It was probably by coincidence but the progression of photography after the 1840s coincided with the slow defeat of sail in ships, brought about by the new steam propulsion.
Up to the Napoleonic era, cargo and warships relied exclusively on brawn and wind power to move across waters – oars and sails. Until steam engines changed all that.
Slowly but inexorably, the Victorian age witnessed the triumph of steam power and sailing survived mostly as a leisure and sporting pastime rather than as essential to commerce and war, as it had for centuries.
This feature records sailing vessels in or around Malta through a sequence of antique images. Boats were mostly photographed in the harbours, at their least photogenic, with their sails stowed.
My selection includes the last remnants of powerful British hybrid warships, on which steam engines coexisted with majestic sail rigging, marine training ships for young seamen and the native luzzu and dgħajjes tal-latini (with lateen sails) for transport of passengers and light cargoes between the islands and fishing.

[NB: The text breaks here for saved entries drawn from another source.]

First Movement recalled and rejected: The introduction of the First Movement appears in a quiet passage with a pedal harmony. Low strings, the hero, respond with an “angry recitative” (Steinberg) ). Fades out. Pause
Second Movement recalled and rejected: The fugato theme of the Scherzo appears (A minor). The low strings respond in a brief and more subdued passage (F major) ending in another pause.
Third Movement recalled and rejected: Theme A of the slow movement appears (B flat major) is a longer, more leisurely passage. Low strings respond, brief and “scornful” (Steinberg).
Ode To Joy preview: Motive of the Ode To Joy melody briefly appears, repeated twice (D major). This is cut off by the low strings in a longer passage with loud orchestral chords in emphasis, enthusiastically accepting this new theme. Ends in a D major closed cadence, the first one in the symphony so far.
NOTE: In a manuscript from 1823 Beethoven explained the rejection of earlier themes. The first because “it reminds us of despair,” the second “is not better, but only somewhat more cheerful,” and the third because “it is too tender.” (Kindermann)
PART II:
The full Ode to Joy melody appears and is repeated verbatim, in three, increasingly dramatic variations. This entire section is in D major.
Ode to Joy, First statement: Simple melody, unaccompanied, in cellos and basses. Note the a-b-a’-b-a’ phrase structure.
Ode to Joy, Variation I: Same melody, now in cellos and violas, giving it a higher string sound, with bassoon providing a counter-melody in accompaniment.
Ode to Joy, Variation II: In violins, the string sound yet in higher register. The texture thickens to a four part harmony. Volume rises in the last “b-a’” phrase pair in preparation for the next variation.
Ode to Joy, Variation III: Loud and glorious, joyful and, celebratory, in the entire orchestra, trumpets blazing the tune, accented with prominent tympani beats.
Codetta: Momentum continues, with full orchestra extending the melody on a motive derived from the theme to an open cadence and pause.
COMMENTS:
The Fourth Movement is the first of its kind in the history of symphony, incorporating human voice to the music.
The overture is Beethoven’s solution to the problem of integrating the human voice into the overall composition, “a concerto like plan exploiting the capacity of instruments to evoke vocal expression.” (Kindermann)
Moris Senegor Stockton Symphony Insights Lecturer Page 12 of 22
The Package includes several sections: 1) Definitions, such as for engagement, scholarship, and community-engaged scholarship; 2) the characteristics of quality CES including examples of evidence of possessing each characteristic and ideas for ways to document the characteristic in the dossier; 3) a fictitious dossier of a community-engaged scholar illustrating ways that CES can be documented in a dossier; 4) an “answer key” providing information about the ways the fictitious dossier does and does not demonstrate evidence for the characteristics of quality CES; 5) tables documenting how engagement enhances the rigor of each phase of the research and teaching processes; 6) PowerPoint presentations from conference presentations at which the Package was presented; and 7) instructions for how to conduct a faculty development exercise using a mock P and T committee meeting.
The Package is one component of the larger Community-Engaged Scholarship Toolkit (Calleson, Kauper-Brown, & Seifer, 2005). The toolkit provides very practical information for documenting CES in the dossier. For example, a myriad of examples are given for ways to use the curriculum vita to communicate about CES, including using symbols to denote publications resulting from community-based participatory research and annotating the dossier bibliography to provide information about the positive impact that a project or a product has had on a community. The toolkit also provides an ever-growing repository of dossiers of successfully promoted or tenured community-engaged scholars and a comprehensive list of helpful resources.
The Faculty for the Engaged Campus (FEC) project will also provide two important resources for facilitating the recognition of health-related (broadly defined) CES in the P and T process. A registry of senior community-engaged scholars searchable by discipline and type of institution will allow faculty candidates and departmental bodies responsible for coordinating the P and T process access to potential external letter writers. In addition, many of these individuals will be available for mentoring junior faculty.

Sadly, almost none of the latter have survived.
Maltese commercial photographers found these native boats fascinating and marketed many images as postcards, particularly Salvatore Lorenzo Cassar, but even more intensely Edward Alfred Gouder (1870-1942), whose inexhaustible 1920s series of Gozo boats must rank as one of the aesthetic tours de force in the history of Maltese photography. I included many of them in my book Nostalgias of Gozo.
I have deliberately omitted the work of the German Geo Fürst, the lyrical poet of Maltese imagery in the inter-war years. He made sea craft with sails unfurled central to his paintings and camera artistry.
I may, in the future, dedicate a spread exclusively to his unbearably beautiful photos.